[Collected data]
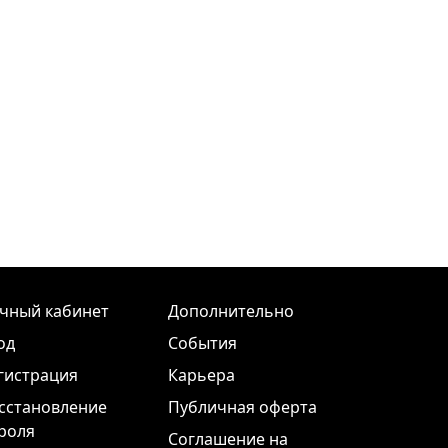
чный кабинет
Дополнительно
од
События
гистрация
Карьера
сстановление
Публичная оферта
роля
Соглашение на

- Instructions to follow -
Without copying the pictures, transcribe the entries exactly.

- Completed task -
чный кабинет
Дополнительно
од
События
гистрация
Карьера
сстановление
Публичная оферта
роля
Соглашение на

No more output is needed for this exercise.